Our local paper, the Atlanta Journal and Constitution ran a graphic one day. They showed a map of the Middle East. Photos of the journalists from the paper and CNN were placed over the areas they would cover. I pulled out a note pad and began my list. It was and is a prayer list of journalist who went to the Middle East to cover the war. I wrote their name and affiliation. I combed news sites of outlets around the world to add names to the list. Then alphabetized the list. My husband posted it to my website, where it remains today,with this introductory paragraph:

The following journalists are filing or have filed stories, photos and articles from Iraq. Please remember these people and their families in your thoughts and prayers as they continue to work to keep us informed.

Also, please remember the journalists around the world and in your hometown who work daily in dangerous situations and on difficult stories.

If you know of other journalists who should be listed, please send their name and affiliation along with a link to their work to: [email protected]

As the war continued I added name after name. The National Press Photographers Association found my list and posted a link to their home page. Journalists from around the world wrote to thank me for praying for them. I began to meet some of the journalists on this list through my own contacts with them and also through meetings of the Dart Center Ochberg Fellows.

There came a time when the movement of journalists in and out of the Middle East was so fluid that it was too hard for me to keep up an accurate list, but I continued to pray.

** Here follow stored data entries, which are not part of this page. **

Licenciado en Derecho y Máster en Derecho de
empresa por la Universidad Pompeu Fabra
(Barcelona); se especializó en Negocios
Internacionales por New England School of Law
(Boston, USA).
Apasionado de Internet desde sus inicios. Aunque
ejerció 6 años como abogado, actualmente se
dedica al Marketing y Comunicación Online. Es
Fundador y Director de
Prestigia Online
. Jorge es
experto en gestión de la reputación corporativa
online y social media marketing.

Today my prayers continue for the journalists, the soldiers, their families, the people of the Middle East, and the veterans all impacted by our involvement there.

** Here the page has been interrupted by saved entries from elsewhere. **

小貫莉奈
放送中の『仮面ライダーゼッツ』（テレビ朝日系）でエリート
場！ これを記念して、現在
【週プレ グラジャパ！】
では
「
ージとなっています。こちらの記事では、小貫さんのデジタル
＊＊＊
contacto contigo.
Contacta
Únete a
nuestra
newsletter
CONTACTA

The situation has become intensely personal for me now.

My oldest son is one of the soldiers in the Middle East. Now my son and our family are prayed for by others.

Chelle and Dorie visit with their soldier in the fall of 2012 during Family Day at Fort Stewart.photo by Stanley Leary
Chelle and Dorie visit with their soldier in the fall of 2012 during Family Day at Fort Stewart.
photo by Stanley Leary

Too Close to Home

The color guard moves forward during the Casing of the Colors for the 3-69 AR at Fort Stewart, October 2012.
The color guard moves forward during the Casing of the Colors for the 3-69 AR at Fort Stewart, October 2012.

I am writing this entry filled with mixed emotions. The plan was to write about my amazing weekend in Charleston visiting with long time friends and cadets whose parents couldn’t make the trip to town. Then the news out of Afghanistan came in. I’ve taken a couple of days to let the news sink in.

First the report that two US soldiers were killed and several wounded. The next report was of a helicopter crash killing all on board.

The warm glow of a weekend filled with reunions and great conversations turned to the chilling realities of war. I could tell by the locations of the report that my son wasn’t in the helicopter or on the base where the soldiers were KIA. Just to be sure he was OK I sent a message to him asking him to just send an “I’m OK” message. He did, and pretty quickly too.

Even though I heard from my son my mind still went to the scenario of hearing an unexpected knock on our door. The knock by uniformed representatives of the U.S. Army that the families of those KIA this week have received. I don’t know why I allow myself to go to these dark places. Perhaps it is a way of empathizing with the families who do receive these knocks.

Today the news reports are being released with the names of the deceased. One of whom is in my son’s battalion. My prayers are with his family, his platoon and battalion members and his friends. The other soldier who died is the friend of my high school friends son. Both are graduates of West Point. The news of the soldiers killed in the helicopter crash is just beginning to be released as the families are notified.

Once again the war hits too close to home. My prayers are with the loved ones of these fallen soldiers.